Reading text —
═══
Aster family (Asteraceae)
Description: This perennial wildflower is 1½–3' tall. Each plant has a central stem that develops from the rootstock (less often, there are 2-3 such stems), which branches from below the middle. During the flowering period, short secondary stems develop from the axils of the leaves. These stems are terete, mostly light green, and pubescent; sometimes they have longitudinal ridges. The alternate leaves are up to 3½" long and 1" across; they are lanceolate, oblanceolate, or narrowly ovate with margins that are slightly toothed or smooth. The upper surface of each leaf is medium green and hairless, while the lower surface is light green and finely short-pubescent. Sometimes there are longer hairs along the central vein on the underside of each leaf. The leaves are sessile against their stems and their outer tips are somewhat blunt.
═══
Input data —

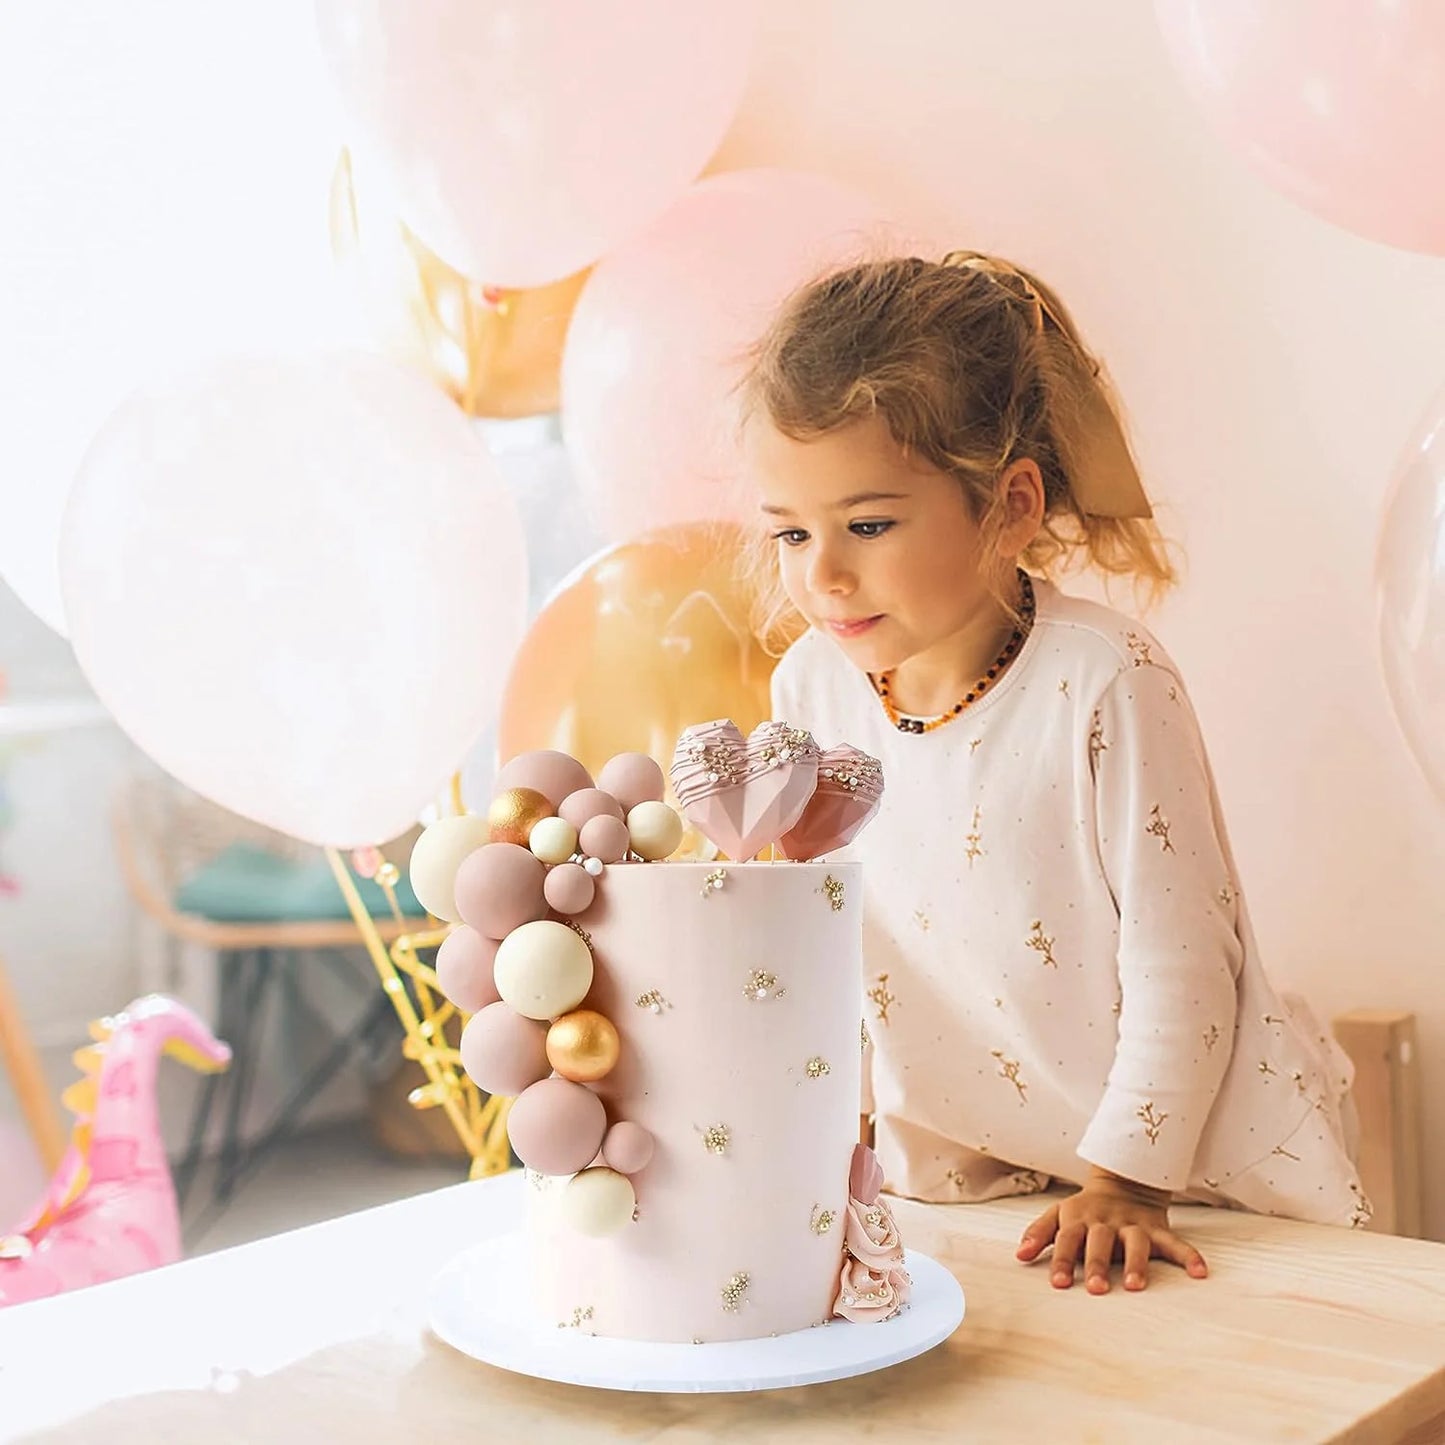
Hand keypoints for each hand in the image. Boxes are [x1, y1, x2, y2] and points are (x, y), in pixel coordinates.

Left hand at [1015, 1167, 1207, 1293]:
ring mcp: (1132, 1225)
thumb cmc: (1085, 1210)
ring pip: (1136, 1243)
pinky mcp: (1157, 1229)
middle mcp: (1105, 1222)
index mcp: (1078, 1219)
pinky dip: (1189, 1256)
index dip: (1063, 1260)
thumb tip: (1019, 1256)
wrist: (1123, 1181)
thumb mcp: (1059, 1214)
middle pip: (1100, 1242)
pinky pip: (1175, 1243)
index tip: (1059, 1283)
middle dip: (1098, 1264)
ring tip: (1137, 1285)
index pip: (1067, 1239)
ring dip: (1137, 1263)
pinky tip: (1200, 1272)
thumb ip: (1039, 1233)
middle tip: (1097, 1289)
═══
Task instructions —
1 > List the shapes the wildflower description gives for the leaves.
2 > Continue the wildflower description from where it stops.

Answers by item number —
1 > lanceolate, oblanceolate, narrowly ovate

2 >
The upper stems terminate in elongated panicles of flowerheads. Each flowerhead spans about ½" across, consisting of 15-25 white ray florets and a similar number of disk florets. The disk florets are initially pale yellow, but they later become reddish purple; each disk floret is tubular in shape with 5 spreading lobes along its upper rim. Surrounding the base of each flowerhead, there is an overlapping series of small floral bracts (phyllaries). These floral bracts are linear in shape, evenly green from top to bottom, and appressed or slightly spreading. Each flowerhead has a short peduncle up to 1" long. In addition to the flowerheads, the branches of the panicle have numerous leafy bracts. These leafy bracts are similar in appearance to the leaves, except smaller in size. The blooming period occurs from late summer into the fall and lasts about 1-2 months. Each flowerhead is replaced by a dense cluster of small achenes. Each achene is bullet-shaped with a small tuft of white hairs at its apex. The achenes are distributed by the wind. The root system is fibrous and long-rhizomatous. Small colonies of plants are occasionally formed.
Cultivation: The preference is partial or dappled sunlight, moist to mesic conditions, and a fertile loamy soil. Other kinds of soil are also tolerated.
Range & Habitat: The native Ontario Aster is occasional to locally common throughout Illinois (see Distribution Map). Habitats include open woodlands, woodland openings, woodland borders, partially shaded cliffs, areas along woodland paths, powerline clearances in wooded areas, low areas along woodland streams, savannas, moist meadows, and abandoned fields. This aster benefits from disturbance if it reduces excessive shade from canopy trees.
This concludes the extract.